Le problème de l'inflation est souvent évoqué lors de la discussion sur les affectations à donner au Fonds de stabilisation. En instituant ce fonds, le gouvernement a résolu en partie le problème de l'inflation en épongeant l'excédent de la masse monétaire. Lorsqu'on demande d'investir une partie de ce Fonds dans l'économie, les autorités monétaires déclarent que cela ne manquerait pas d'éperonner l'inflation. Une remarque s'avère ici indispensable. Si cet argent est distribué tout simplement à la population, cela augmente les risques inflationnistes. Mais si cet argent est investi dans le secteur réel, il est possible d'élaborer des mécanismes non inflationnistes d'encouragement de la production et alors le Fonds de stabilisation pourra favoriser le développement du marché intérieur sans risque d'accélérer l'inflation.

De nombreux experts soutiennent que l'effet stérilisateur des versements de ressources au budget et notamment au Fonds de stabilisation est excédentaire. De l'avis de l'économiste chef de la société Troïka Dialogue, Evguéni Gavrilenkov, la fonction de stérilisation des offres monétaires excédentaires peuvent être assumées également, outre le Fonds de stabilisation, par d'autres outils, notamment par les marchés financiers, s'ils se développent plus rapidement. Les marchés financiers pourraient absorber la masse monétaire excédentaire et réduire la pression des prix sur les débouchés.

D'après Alexéi Oulioukaev, vice-président de la Banque de Russie, les retombées des facteurs locaux qui ont provoqué une croissance de l'inflation cette année décroisssent et des facteurs fondamentaux vont entrer en scène pour favoriser la baisse de l'inflation. Les experts sont moins optimistes et soutiennent qu'en 2005 l'inflation ne cessera de grimper. Le remplacement des prestations en nature par des compensations en espèces aura pour effet qu'en 2005 la population disposera d'une somme d'appoint de 171 milliards de roubles, ce qui ne manquera pas de créer des risques inflationnistes supplémentaires. En outre, la hausse envisagée des tarifs du gaz et les cours élevés du pétrole - qui peuvent aussi faire monter les prix des produits pétroliers sur le marché intérieur - ne contribueront nullement à contenir l'inflation. L'économiste chef d'Alfa-Bank, Natalia Orlova, estime qu'en 2005 l'inflation sera encore plus rapide et pourrait atteindre 13% sur l'ensemble de l'année.

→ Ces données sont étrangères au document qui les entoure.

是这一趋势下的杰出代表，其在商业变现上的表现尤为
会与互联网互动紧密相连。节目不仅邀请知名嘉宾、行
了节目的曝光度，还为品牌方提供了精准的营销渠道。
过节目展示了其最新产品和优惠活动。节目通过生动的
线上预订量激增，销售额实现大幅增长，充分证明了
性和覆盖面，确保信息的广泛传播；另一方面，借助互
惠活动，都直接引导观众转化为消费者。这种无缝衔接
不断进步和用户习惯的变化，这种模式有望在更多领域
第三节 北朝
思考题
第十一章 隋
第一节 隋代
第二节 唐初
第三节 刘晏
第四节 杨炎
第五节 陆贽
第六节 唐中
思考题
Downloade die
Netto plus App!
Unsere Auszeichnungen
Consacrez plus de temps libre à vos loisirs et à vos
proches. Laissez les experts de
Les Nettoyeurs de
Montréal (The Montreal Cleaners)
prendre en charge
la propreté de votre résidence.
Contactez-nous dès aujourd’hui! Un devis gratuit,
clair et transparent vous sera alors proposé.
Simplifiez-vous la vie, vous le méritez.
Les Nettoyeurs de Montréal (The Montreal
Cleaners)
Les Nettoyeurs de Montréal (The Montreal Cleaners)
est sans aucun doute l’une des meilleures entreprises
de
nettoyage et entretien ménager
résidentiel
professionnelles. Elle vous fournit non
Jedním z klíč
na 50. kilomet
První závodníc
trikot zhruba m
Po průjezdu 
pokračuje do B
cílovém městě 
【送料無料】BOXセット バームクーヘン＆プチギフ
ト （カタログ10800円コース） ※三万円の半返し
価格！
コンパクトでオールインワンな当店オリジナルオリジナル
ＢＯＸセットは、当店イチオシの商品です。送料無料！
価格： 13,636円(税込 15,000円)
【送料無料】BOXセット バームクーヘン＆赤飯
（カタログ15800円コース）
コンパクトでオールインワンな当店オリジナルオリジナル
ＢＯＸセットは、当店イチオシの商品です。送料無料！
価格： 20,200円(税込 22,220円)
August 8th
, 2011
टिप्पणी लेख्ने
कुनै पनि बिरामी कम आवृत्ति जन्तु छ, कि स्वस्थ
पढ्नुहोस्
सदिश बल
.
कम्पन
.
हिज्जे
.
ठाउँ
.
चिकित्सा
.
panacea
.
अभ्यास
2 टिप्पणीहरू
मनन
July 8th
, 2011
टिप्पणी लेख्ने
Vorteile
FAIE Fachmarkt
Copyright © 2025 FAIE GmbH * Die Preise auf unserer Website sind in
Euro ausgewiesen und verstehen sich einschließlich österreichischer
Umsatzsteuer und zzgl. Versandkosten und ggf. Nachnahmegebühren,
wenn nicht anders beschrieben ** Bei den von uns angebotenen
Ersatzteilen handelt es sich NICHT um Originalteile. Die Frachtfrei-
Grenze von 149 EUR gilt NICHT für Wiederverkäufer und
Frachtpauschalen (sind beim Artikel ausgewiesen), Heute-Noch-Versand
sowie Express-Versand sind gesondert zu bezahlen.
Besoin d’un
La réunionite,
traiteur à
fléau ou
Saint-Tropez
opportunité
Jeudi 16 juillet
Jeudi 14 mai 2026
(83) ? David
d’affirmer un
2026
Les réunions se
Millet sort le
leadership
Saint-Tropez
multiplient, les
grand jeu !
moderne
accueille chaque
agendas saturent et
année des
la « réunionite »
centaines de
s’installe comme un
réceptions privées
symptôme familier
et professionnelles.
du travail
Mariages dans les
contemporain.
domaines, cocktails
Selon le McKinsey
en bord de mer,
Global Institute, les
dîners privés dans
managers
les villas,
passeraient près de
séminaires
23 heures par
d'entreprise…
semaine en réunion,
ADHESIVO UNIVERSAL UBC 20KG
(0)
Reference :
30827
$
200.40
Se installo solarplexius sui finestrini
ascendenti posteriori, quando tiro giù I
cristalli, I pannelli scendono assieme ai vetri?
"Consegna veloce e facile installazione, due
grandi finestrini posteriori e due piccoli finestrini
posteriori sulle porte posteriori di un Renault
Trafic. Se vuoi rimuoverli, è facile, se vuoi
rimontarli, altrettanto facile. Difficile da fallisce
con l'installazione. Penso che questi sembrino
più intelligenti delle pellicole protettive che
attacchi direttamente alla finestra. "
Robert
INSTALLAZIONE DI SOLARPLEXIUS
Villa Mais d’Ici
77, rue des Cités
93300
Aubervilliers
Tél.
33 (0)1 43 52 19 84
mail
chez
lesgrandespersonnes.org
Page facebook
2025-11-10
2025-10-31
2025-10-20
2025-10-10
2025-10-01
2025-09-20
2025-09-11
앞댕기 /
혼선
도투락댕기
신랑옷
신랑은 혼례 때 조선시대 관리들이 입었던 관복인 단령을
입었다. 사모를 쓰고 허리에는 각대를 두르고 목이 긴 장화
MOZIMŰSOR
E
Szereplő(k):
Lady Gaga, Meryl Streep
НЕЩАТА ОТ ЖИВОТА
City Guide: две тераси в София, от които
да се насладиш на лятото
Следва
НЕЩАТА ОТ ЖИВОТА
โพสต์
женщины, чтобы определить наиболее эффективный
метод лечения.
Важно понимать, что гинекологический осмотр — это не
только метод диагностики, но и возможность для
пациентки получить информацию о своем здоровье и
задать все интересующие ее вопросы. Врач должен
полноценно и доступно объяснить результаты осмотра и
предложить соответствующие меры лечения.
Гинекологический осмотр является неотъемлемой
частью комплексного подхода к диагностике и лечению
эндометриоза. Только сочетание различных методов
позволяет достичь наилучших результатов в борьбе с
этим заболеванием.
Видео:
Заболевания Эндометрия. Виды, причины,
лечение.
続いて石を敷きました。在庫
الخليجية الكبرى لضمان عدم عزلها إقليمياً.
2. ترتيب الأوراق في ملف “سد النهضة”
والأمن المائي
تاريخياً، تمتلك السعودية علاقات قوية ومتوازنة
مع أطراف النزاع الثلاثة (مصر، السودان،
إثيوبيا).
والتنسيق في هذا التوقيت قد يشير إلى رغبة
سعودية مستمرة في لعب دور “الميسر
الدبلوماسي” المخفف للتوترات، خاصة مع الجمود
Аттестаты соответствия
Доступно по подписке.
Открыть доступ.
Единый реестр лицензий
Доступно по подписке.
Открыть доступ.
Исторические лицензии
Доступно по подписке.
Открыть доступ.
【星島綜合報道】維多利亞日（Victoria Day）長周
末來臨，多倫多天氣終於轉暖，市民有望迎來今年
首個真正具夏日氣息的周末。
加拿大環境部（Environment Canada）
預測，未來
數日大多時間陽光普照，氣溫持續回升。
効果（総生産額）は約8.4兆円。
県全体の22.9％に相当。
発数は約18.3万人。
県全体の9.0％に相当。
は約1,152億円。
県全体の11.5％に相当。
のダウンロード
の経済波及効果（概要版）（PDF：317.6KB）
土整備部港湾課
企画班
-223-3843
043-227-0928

D'autre part, outre qu'elles cherchent à maintenir l'inflation à un certain niveau, les autorités monétaires s'emploient à éviter un renforcement exagéré du rouble dans le contexte des cours surélevés du pétrole tandis que de nombreux experts affirment que c'est le renforcement du cours nominal du rouble qui peut empêcher la hausse des prix. Autrement dit, les autorités monétaires s'appliquent à remplir à la fois deux tâches contradictoires. Celle consistant à encourager la croissance économique semble être repoussée à l'arrière-plan.

Finalement, le succès des efforts déployés pour doubler le PIB et diminuer la pauvreté en Russie dépend en premier lieu du développement d'une économie compétitive. La lutte livrée à l'inflation n'est qu'un élément de la politique macro-économique qui doit être appliquée en étroite coordination avec ses autres éléments constitutifs.